**Source data**
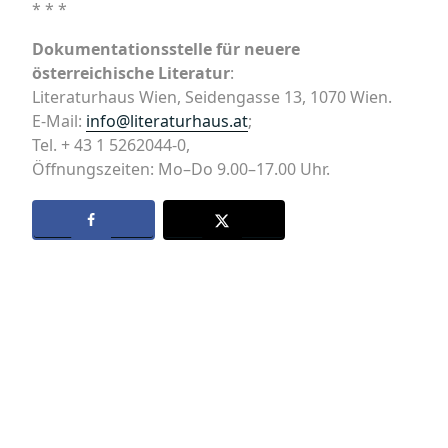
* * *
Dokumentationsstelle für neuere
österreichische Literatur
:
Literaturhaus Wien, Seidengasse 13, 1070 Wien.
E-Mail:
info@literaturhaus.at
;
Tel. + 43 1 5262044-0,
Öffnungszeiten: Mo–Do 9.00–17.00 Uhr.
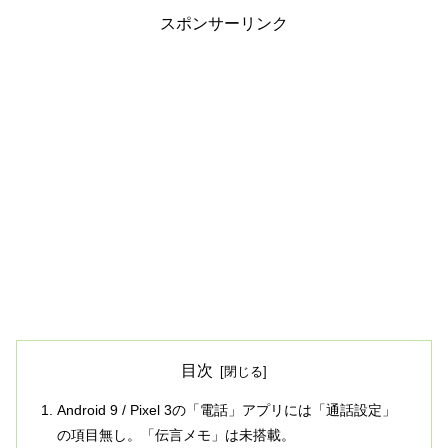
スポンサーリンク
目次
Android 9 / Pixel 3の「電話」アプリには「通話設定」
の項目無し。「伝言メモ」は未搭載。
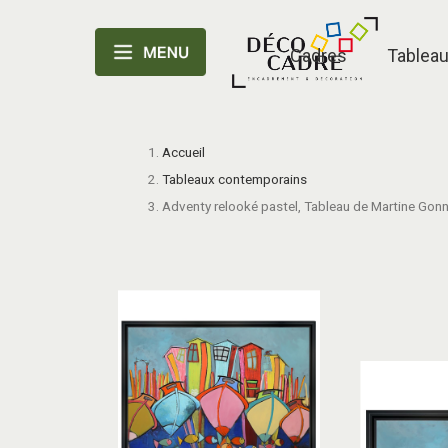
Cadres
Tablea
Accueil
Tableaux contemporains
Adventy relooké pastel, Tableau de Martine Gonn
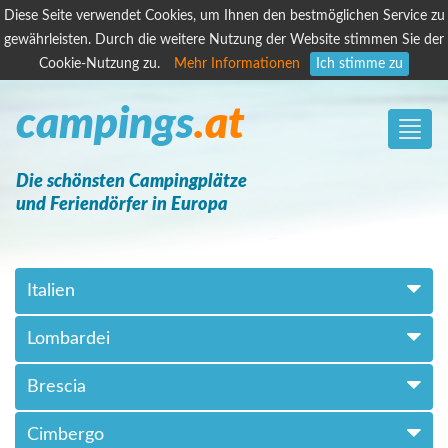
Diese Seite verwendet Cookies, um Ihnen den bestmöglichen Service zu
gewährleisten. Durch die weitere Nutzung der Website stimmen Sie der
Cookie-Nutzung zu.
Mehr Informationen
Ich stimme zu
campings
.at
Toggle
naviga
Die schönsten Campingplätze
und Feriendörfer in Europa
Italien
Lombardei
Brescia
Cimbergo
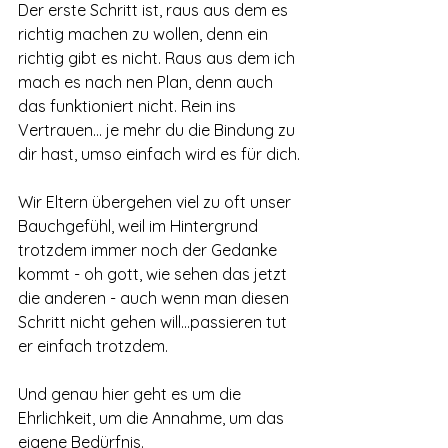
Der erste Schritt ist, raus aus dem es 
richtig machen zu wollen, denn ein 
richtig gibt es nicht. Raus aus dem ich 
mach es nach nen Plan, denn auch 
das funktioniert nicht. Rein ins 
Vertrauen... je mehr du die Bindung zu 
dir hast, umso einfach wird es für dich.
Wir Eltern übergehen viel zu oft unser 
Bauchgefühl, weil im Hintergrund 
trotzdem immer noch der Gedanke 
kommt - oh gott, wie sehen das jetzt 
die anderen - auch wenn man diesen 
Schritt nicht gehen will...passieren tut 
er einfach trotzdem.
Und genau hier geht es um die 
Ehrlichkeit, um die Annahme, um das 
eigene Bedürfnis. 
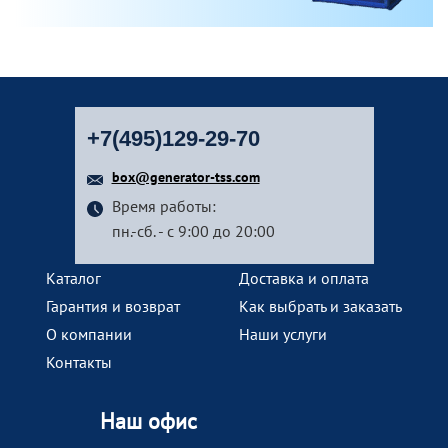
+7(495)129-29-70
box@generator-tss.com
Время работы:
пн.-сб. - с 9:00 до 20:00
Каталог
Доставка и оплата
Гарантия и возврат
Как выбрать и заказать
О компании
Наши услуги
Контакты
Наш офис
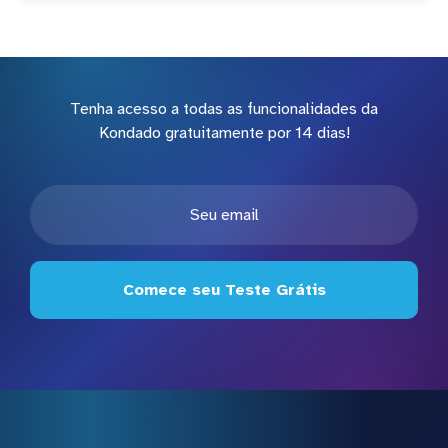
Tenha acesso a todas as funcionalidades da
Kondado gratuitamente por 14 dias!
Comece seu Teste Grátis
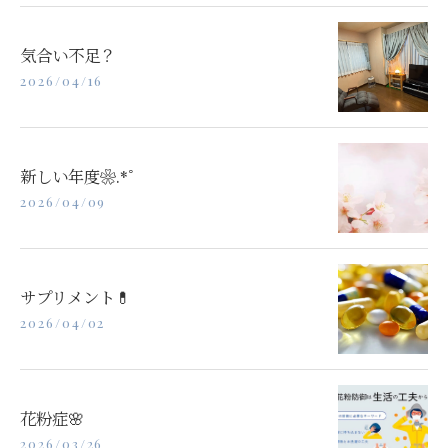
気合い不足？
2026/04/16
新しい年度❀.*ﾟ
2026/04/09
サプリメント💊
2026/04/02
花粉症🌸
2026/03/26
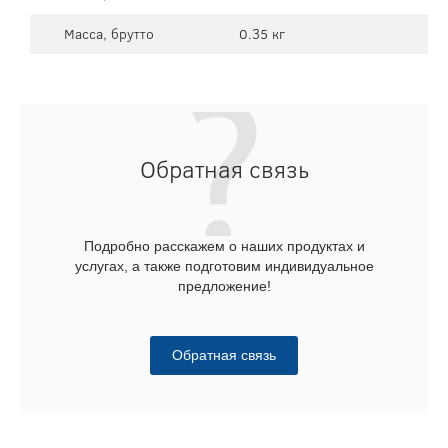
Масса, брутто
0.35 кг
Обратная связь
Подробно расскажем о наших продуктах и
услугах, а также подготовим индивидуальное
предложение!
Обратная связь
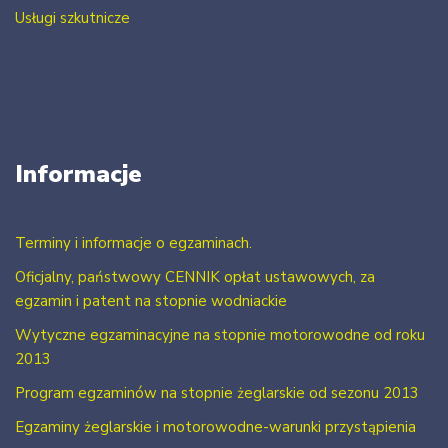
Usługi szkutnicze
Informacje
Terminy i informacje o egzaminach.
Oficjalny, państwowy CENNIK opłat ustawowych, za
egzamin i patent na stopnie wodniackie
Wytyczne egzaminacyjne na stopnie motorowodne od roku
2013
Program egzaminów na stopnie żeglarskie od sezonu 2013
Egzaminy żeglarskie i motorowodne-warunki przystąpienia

==

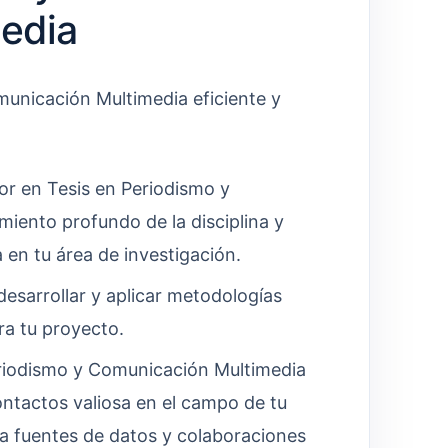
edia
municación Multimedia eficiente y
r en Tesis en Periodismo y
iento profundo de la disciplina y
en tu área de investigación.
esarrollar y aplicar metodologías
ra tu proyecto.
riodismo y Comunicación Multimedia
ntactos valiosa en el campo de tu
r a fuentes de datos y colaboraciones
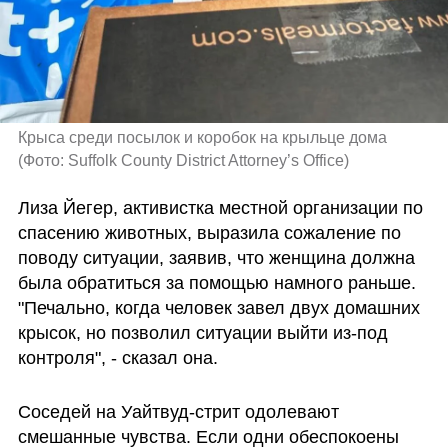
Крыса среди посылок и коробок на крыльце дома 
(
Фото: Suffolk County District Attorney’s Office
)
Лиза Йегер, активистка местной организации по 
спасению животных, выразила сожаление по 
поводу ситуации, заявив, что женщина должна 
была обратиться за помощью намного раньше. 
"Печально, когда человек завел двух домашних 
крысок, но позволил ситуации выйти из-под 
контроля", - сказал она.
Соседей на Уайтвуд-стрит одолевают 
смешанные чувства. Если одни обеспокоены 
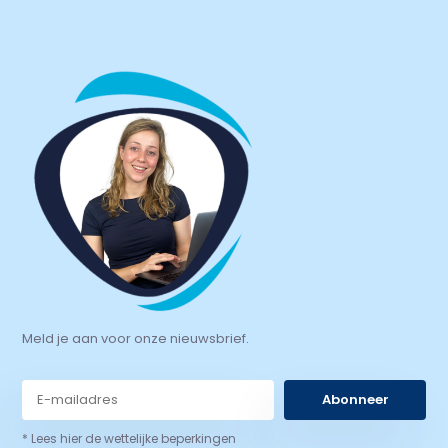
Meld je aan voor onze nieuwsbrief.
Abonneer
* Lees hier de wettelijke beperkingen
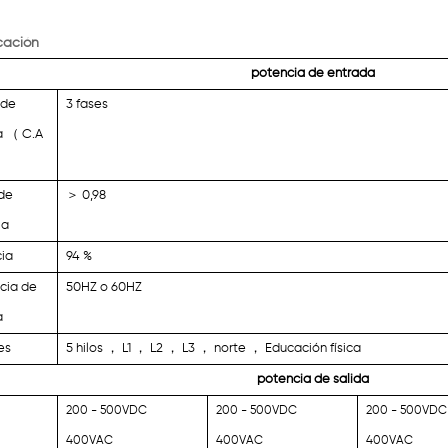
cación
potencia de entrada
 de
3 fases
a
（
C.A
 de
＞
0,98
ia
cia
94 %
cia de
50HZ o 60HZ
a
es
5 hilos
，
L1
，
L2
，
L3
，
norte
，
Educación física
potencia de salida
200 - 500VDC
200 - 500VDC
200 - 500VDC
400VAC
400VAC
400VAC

**Request**
Copy the part of the data above that opens with the line containing "Der erste Schritt ist, raus aus dem es" and closes with the line containing "trotzdem immer noch der Gedanke", substituting "Instinkt" for "Bauchgefühl" and leaving everything else unchanged.

**Output of the exercise**
Der erste Schritt ist, raus aus dem es 
richtig machen zu wollen, denn ein 
richtig gibt es nicht. Raus aus dem ich 
mach es nach nen Plan, denn auch 
das funktioniert nicht. Rein ins 
Vertrauen... je mehr du die Bindung zu 
dir hast, umso einfach wird es für dich.
Wir Eltern übergehen viel zu oft unser 
Instinkt, weil im Hintergrund 
trotzdem immer noch der Gedanke 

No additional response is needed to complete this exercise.